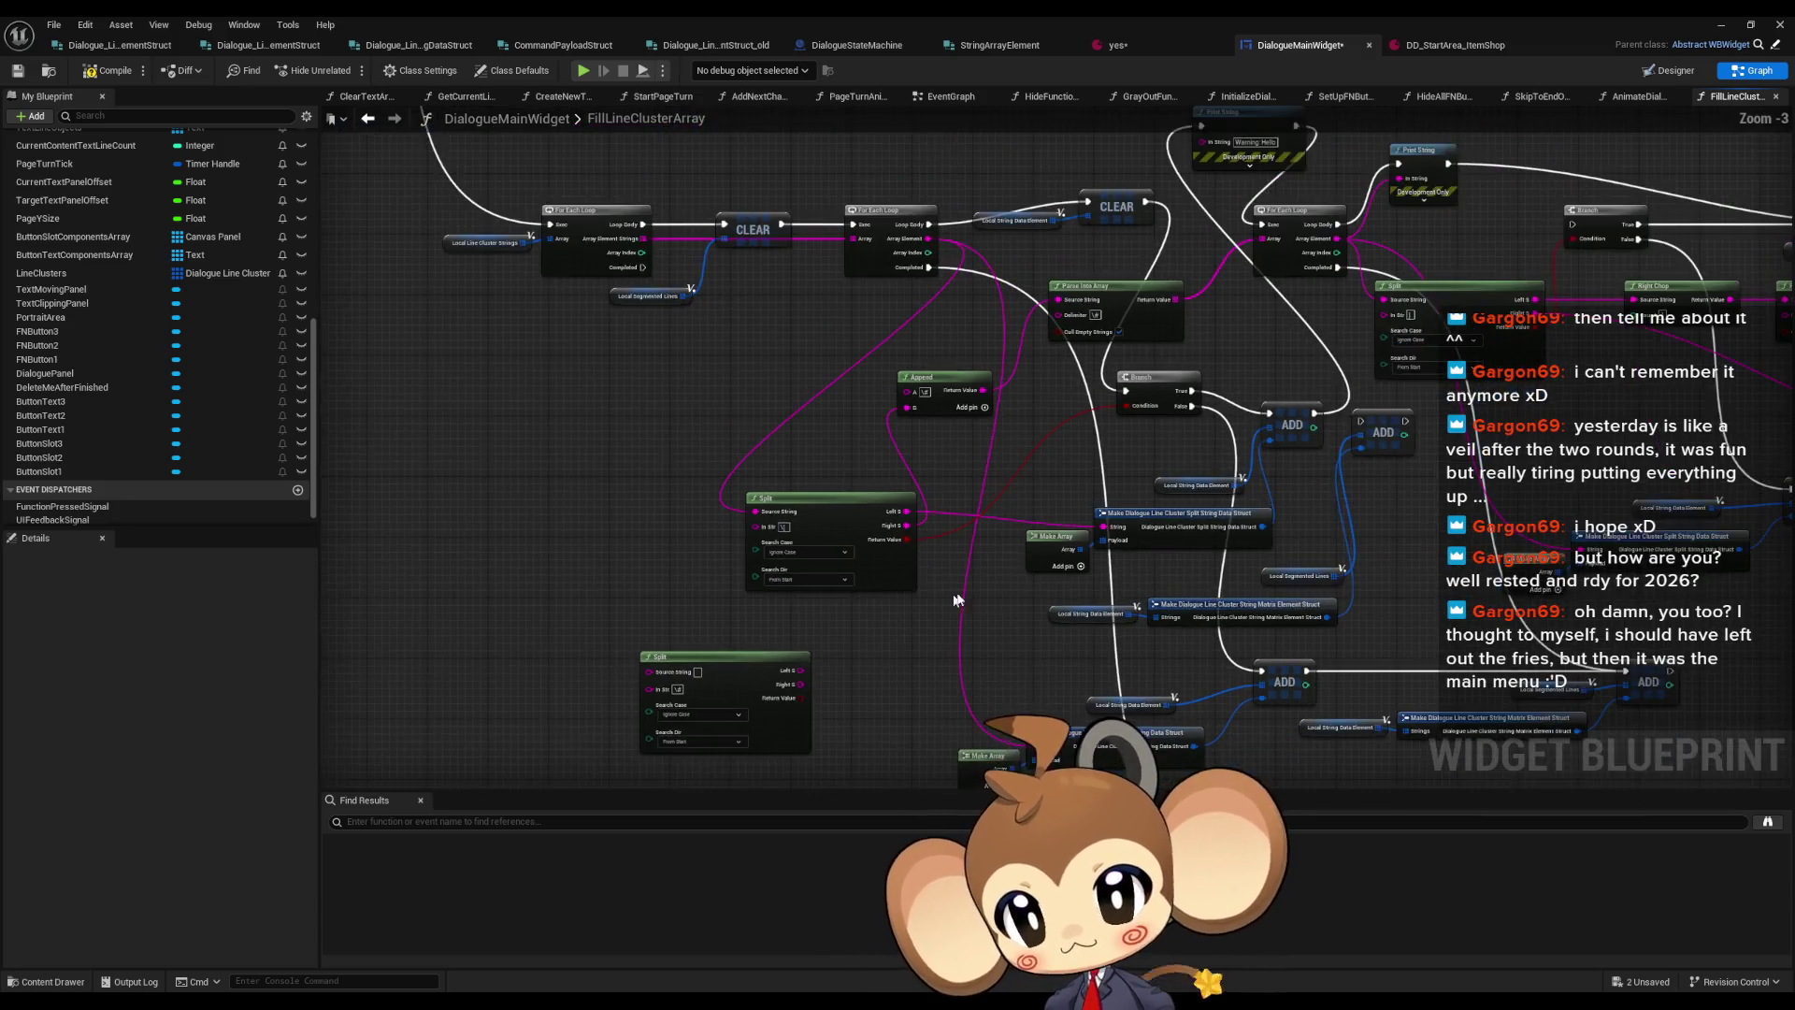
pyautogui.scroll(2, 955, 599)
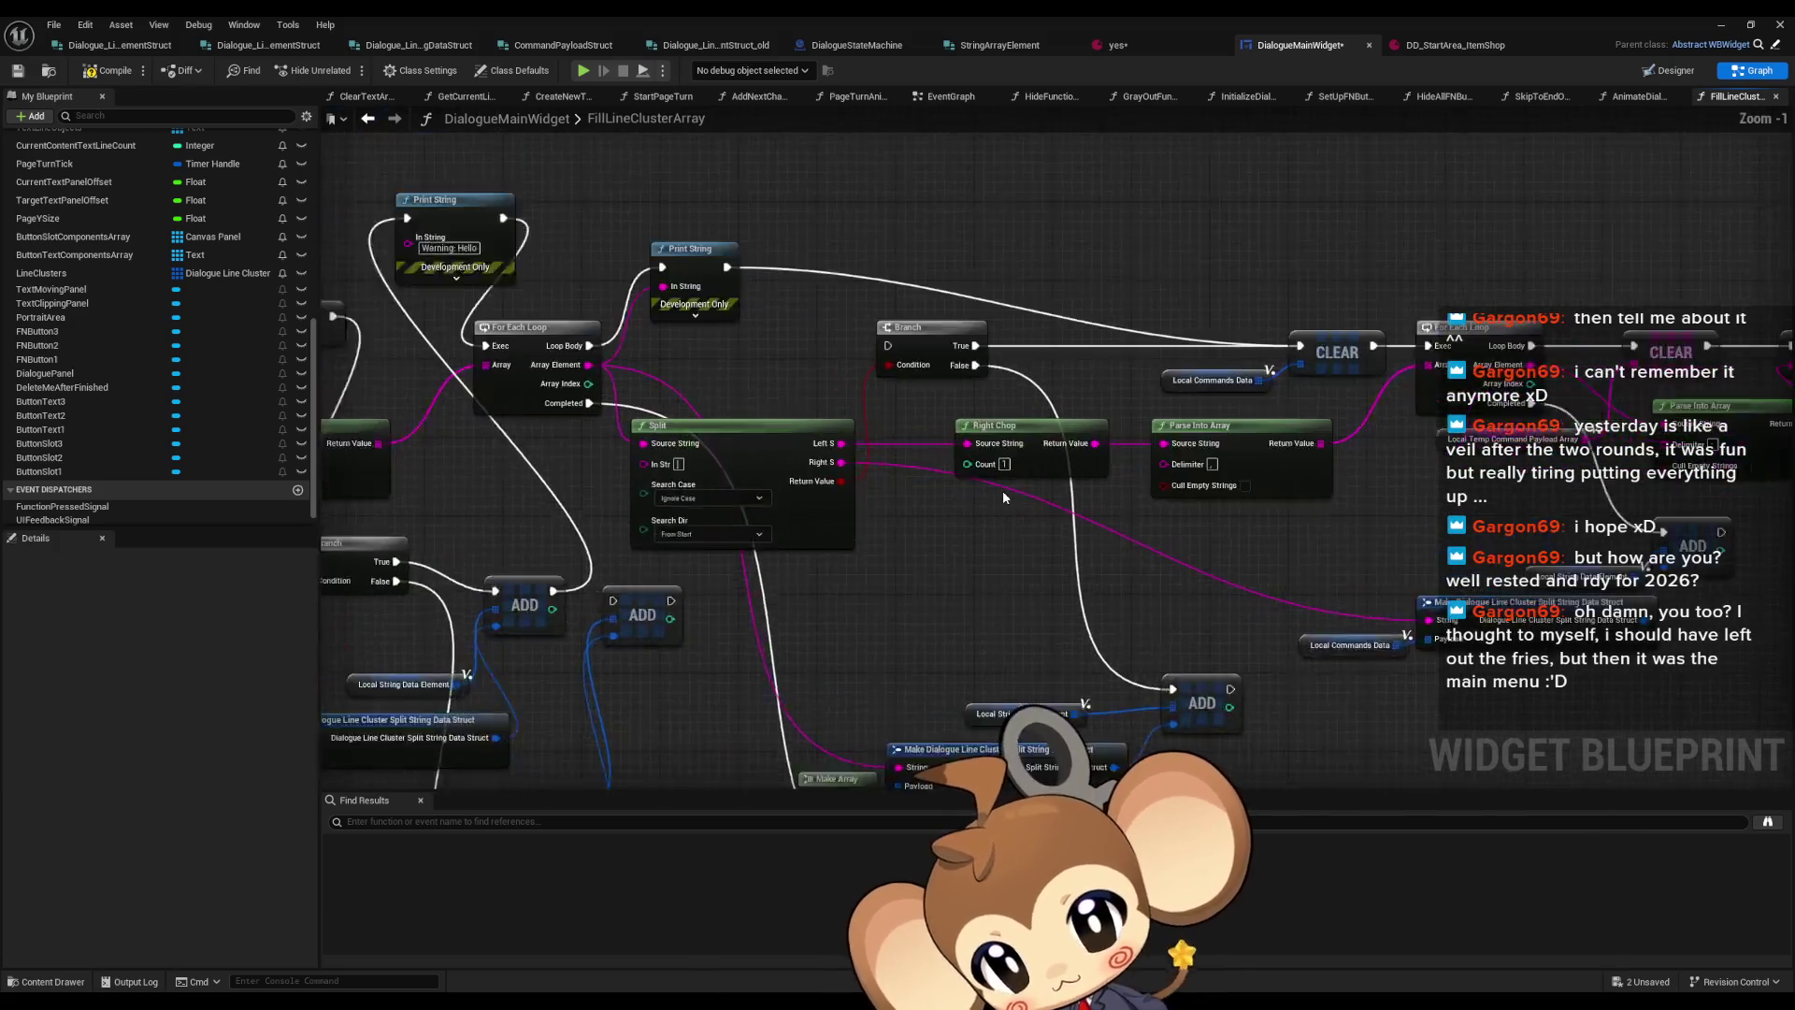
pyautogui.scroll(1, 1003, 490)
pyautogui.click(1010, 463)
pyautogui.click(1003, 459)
================================
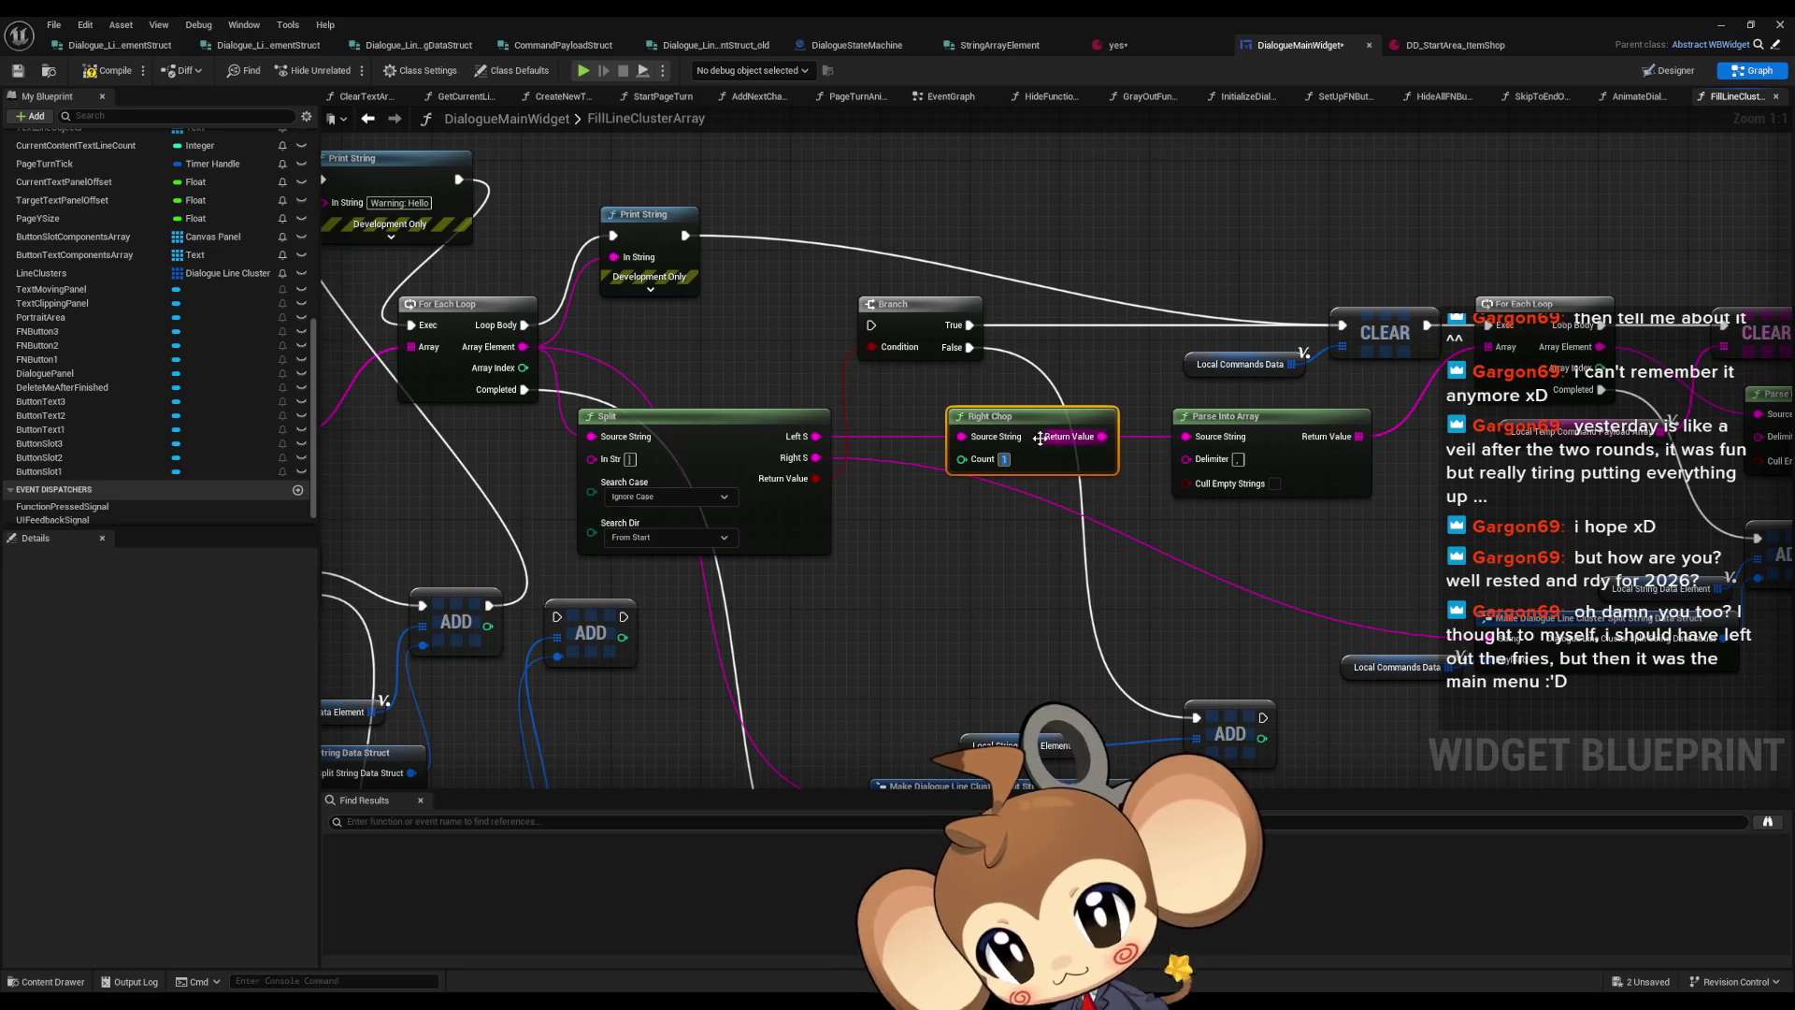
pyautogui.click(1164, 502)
================================
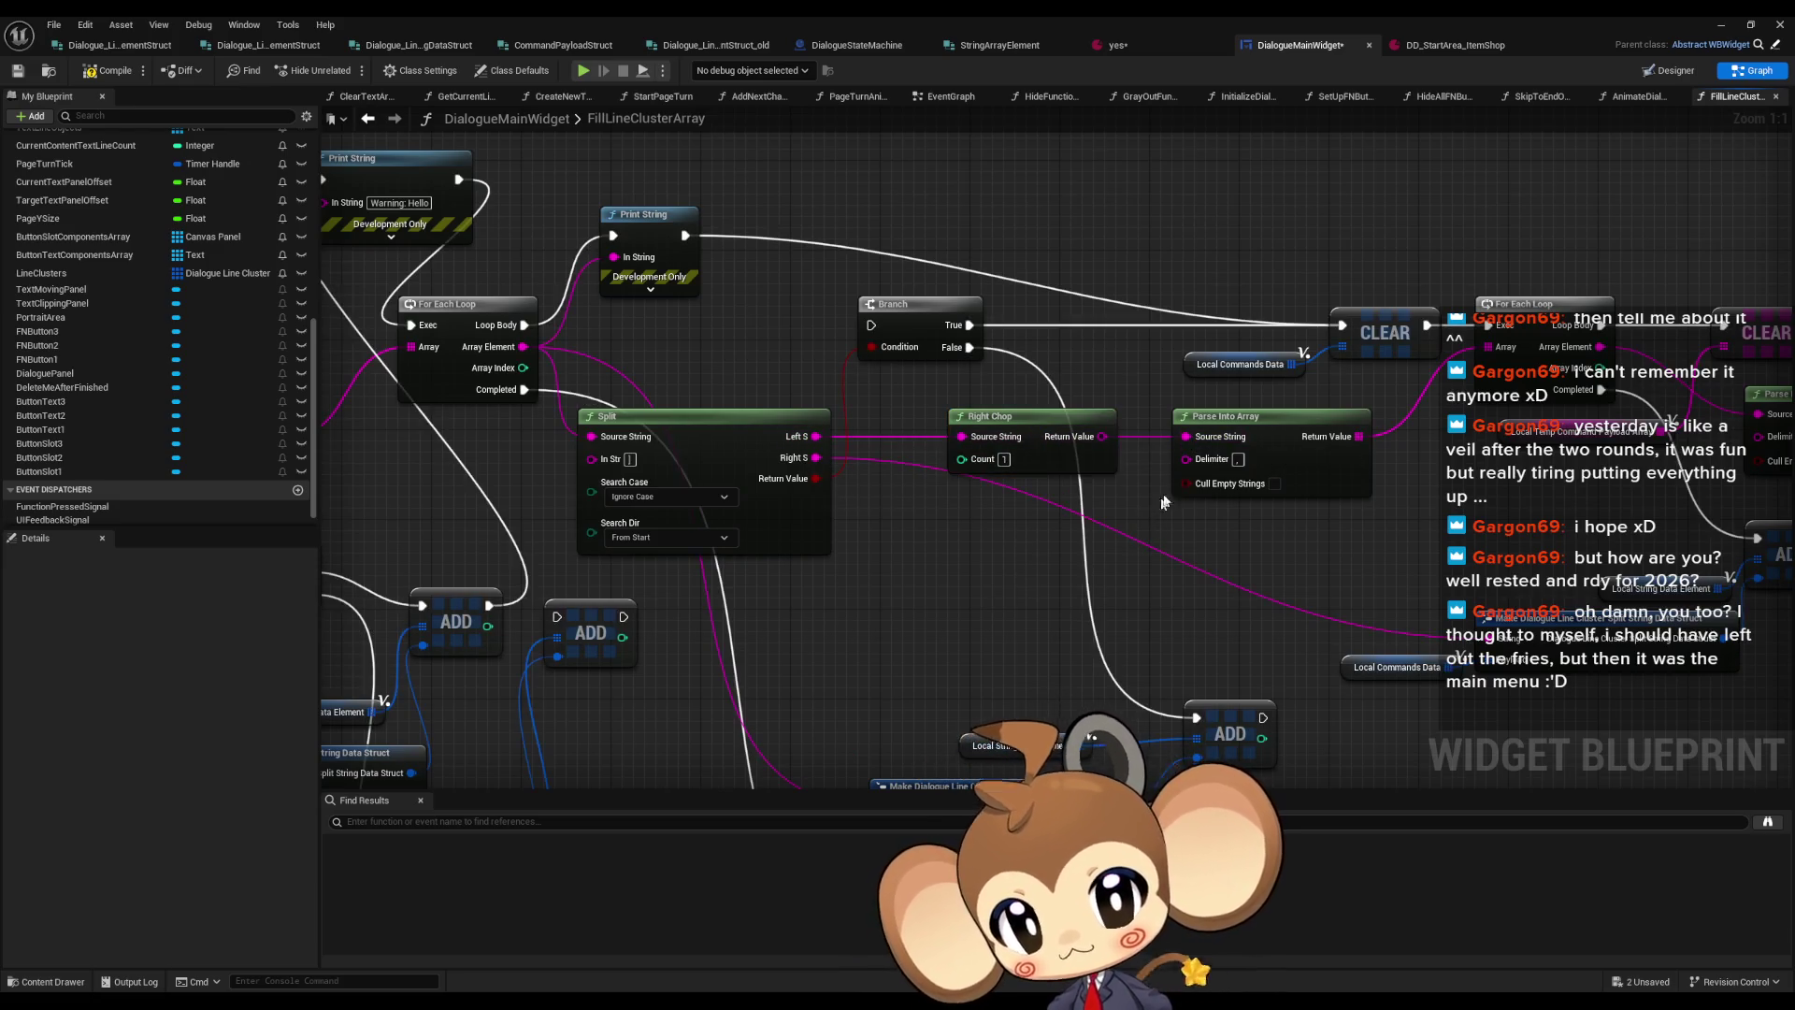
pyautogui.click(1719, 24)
================================
(THE TASK) With the pictures removed from your copy, retype the lines above from the one that contains "pyautogui.scroll(2, 955, 599)" through the one that contains "pyautogui.click(1003, 459)", exactly.

(WRITTEN ANSWER)
pyautogui.scroll(2, 955, 599)
pyautogui.scroll(1, 1003, 490)
pyautogui.click(1010, 463)
pyautogui.click(1003, 459)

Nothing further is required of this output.